As a small tribute to this church and to the Community that celebrates the faith there, we offer some historical and artistic information about the Basilica of Our Lady of the Miraculous Medal and Saint Vincent de Paul, taken from the work of Father Fernando Espiago, “The Basilica of Our Lady of the Miraculous Medal. 100 years in Madrid 1904-2004.”

A CHURCH DEDICATED TO SAINT VINCENT DE PAUL

Once the house of García de Paredes, 45, was completed, the Community of Vincentian Missionaries, growing more numerous each day, lacked a church where it could celebrate divine worship. It decided to build a church in honor of Saint Vincent de Paul, its founder. A notable architect, Mr. Juan Bautista Lázaro, was sought, and once the plans were made and approved, the work began.
On 29 April 1900, the land to the right of the new house, between the streets of García de Paredes and the present Fernández de la Hoz, in the heart of the Chamberí neighborhood, was blessed. On 29 March 1901, the then bishop of Madrid, Don José María de Cos, laid the first stone. The construction work lasted four years. On 23 June 1904, the Papal Nuncio, Archbishop Aristide Rinaldini solemnly consecrated and inaugurated the church.
Its architect described it this way: “It is of neo-Gothic style. The exterior architecture is markedly Mudejar, enhanced in brick to harmonize it with the house to which it serves as a complement. The facade is flanked by two towers. In the center of the facade, the church opens to its central nave: the door in a three-point arch and a stonework archivolt. In the second body, there is a large openwork stone rose, crowned by a triangular pediment, and topped by a simple cross.”
* * *
### Problem 1:
In the basilica history, who laid the first stone of the church on 29 March 1901?
### Problem 2:
Proceed with the basilica history, picking up right after its final sentence.

### Records shown:
* * *
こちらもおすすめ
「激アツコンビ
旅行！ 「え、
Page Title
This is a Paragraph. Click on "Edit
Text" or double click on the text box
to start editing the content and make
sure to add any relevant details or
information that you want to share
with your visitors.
* * *
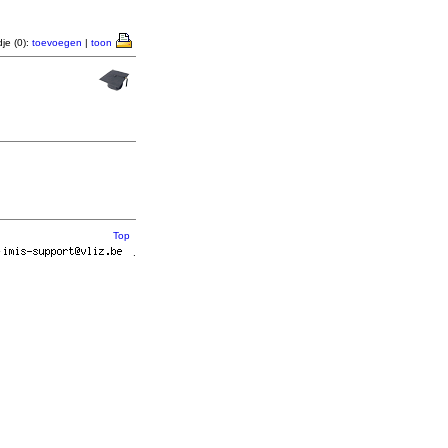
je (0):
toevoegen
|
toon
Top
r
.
* * *
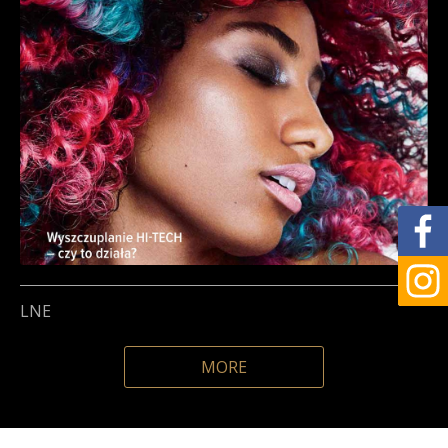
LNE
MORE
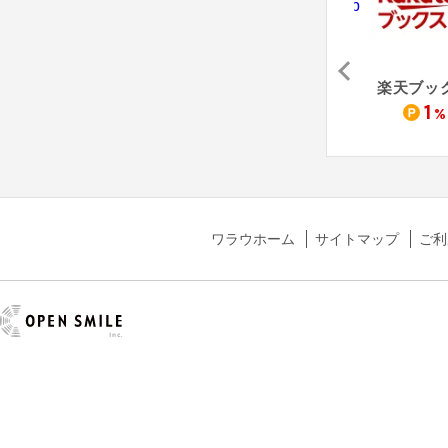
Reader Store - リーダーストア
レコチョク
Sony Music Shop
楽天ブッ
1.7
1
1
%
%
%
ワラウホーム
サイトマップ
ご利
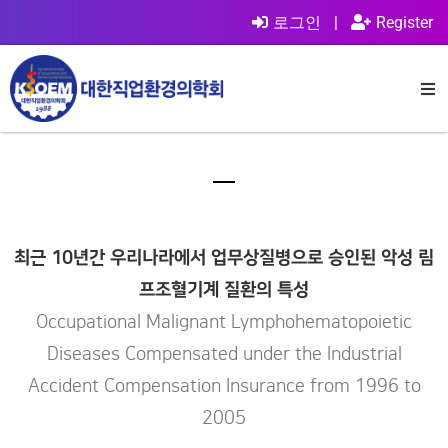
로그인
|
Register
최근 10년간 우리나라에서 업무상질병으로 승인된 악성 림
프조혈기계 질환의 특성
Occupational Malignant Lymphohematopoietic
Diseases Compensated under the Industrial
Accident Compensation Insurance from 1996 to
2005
* * *
### Exercise result 1:
Don José María de Cos, then bishop of Madrid, laid the first stone.

### Exercise result 2:
The tympanum had a ceramic composition with the Congregation’s coat of arms, the work of the ceramist, Daniel Zuloaga. Not many years ago, it crumbled and could not be restored. A mosaic with the image Our Lady of the Miraculous Medal and at her feet Saint Vincent de Paul and Saint Louise de Marillac was put in its place in 1975. It was the work of the Santa Rufina firm in Madrid.
A beautiful flowery neo-Gothic style gate, recently restored, closes the access to the church. The square towers, up to the height of the beginning of the central pediment, change to octagonal. Its walls are cut by windows, constituting a lantern adorned with gables and pinnacles with pyramidal spires. In one of them is the bell tower and in the other the clock, with spheres in both towers.

DESCRIPTION OF THE CHURCH

The new church covers an area of 900 square meters, 40 meters long and 24 meters wide. Its arrangement is rectangular, the polygonal head finished. It is divided into three naves with the central area and height higher than the lateral ones and the division is made up of twelve columns, a number symbolic of the Twelve Apostles. The lower naves go around the higher one, constituting the aisle, where in the beginning the seating was located, nearly 300 seats that the needs of the numerous community required.
Over the years, the church has undergone various transformations, influenced by the tastes of the time, by the war of 1936 – in which everything was destroyed (leaving only the walls of the building and, fortunately, the stained glass windows, for the church was used as movie theater) –, and the Second Vatican Council’s
norms for the adaptation of the Liturgy.
After the war, the distinguished Father Antonio Serra, rector of the Basilica since 1926, began the painful work of restoration, putting all his enthusiasm into it, with a very post-war taste and rather poor means, until the new and latest reforms according to the Second Vatican Council’s norms on the Sacred Liturgy were promulgated.
The reform was carried out by Barcelona’s Raventós firm, after several consultations approved by the Archbishop of Madrid’s Liturgy Commission. These reforms began in September 1966 and lasted until 14 March 1967, when it was reopened for worship in a solemn celebration presided over by the Archbishop of Madrid, Don Casimiro Morcillo.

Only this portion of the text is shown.